▶ [What is needed] Repeat all entries below exactly as shown.

▶ [The data]
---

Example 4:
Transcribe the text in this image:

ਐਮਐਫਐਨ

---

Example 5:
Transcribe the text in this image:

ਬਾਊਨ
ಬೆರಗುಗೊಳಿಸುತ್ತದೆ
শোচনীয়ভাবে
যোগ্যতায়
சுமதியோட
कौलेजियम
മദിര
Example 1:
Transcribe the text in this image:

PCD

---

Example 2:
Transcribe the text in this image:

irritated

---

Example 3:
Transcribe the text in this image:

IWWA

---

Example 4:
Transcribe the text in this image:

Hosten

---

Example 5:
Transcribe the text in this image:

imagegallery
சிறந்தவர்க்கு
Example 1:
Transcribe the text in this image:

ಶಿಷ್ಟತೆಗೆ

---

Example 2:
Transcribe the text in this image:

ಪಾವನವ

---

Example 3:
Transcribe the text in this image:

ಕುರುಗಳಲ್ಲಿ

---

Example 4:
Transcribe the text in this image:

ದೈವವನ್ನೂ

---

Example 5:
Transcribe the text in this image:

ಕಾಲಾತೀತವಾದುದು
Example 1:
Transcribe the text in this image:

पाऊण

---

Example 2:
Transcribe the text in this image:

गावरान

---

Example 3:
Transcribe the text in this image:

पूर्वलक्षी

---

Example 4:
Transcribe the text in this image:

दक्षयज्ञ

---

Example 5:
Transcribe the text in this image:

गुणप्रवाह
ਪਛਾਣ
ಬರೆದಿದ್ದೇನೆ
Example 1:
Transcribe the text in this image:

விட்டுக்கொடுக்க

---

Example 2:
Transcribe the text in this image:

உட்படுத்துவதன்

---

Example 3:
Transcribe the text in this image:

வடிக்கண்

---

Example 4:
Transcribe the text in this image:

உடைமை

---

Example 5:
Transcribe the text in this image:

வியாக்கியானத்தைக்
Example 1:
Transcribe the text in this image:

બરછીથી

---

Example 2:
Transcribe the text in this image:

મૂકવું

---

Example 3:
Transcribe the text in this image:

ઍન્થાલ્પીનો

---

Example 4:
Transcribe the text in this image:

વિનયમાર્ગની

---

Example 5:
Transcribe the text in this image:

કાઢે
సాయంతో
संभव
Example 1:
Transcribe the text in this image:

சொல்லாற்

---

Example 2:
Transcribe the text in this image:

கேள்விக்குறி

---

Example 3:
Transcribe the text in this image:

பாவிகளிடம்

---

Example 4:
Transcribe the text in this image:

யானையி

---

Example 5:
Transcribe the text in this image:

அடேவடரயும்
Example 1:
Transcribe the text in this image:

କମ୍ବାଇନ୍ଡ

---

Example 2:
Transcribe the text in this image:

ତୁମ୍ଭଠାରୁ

▶ [Task result]
---

Example 4:
Transcribe the text in this image:

ਐਮਐਫਐਨ

---

Example 5:
Transcribe the text in this image:

ਬਾਊਨ
ಬೆರಗುಗೊಳಿಸುತ್ತದೆ
শোচনীয়ভাবে
যোগ্যতায়
சுமதியோட
कौलेजियम
മദിര
Example 1:
Transcribe the text in this image:

PCD

---

Example 2:
Transcribe the text in this image:

irritated

---

Example 3:
Transcribe the text in this image:

IWWA

---

Example 4:
Transcribe the text in this image:

Hosten

---

Example 5:
Transcribe the text in this image:

imagegallery
சிறந்தவர்க்கு
Example 1:
Transcribe the text in this image:

ಶಿಷ್ಟತೆಗೆ

---

Example 2:
Transcribe the text in this image:

ಪಾವನವ

---

Example 3:
Transcribe the text in this image:

ಕುರುಗಳಲ್ಲಿ

---

Example 4:
Transcribe the text in this image:

ದೈವವನ್ನೂ

---

Example 5:
Transcribe the text in this image:

ಕಾಲಾತೀತವಾದುದು
Example 1:
Transcribe the text in this image:

पाऊण

---

Example 2:
Transcribe the text in this image:

गावरान

---

Example 3:
Transcribe the text in this image:

पूर्वलक्षी

---

Example 4:
Transcribe the text in this image:

दक्षयज्ञ

---

Example 5:
Transcribe the text in this image:

गुणप्रवाह
ਪਛਾਣ
ಬರೆದಿದ್ದೇನೆ
Example 1:
Transcribe the text in this image:

விட்டுக்கொடுக்க

---

Example 2:
Transcribe the text in this image:

உட்படுத்துவதன்

---

Example 3:
Transcribe the text in this image:

வடிக்கண்

---

Example 4:
Transcribe the text in this image:

உடைமை

---

Example 5:
Transcribe the text in this image:

வியாக்கியானத்தைக்
Example 1:
Transcribe the text in this image:

બરછીથી

---

Example 2:
Transcribe the text in this image:

મૂકવું

---

Example 3:
Transcribe the text in this image:

ઍન્થાલ્પીનો

---

Example 4:
Transcribe the text in this image:

વિનયમાર્ગની

---

Example 5:
Transcribe the text in this image:

કાઢે
సాయంతో
संभव
Example 1:
Transcribe the text in this image:

சொல்லாற்

---

Example 2:
Transcribe the text in this image:

கேள்விக்குறி

---

Example 3:
Transcribe the text in this image:

பாவிகளிடம்

---

Example 4:
Transcribe the text in this image:

யானையி

---

Example 5:
Transcribe the text in this image:

அடேவடரயும்
Example 1:
Transcribe the text in this image:

କମ୍ବାଇନ୍ଡ

---

Example 2:
Transcribe the text in this image:

ତୁମ୍ଭଠାରୁ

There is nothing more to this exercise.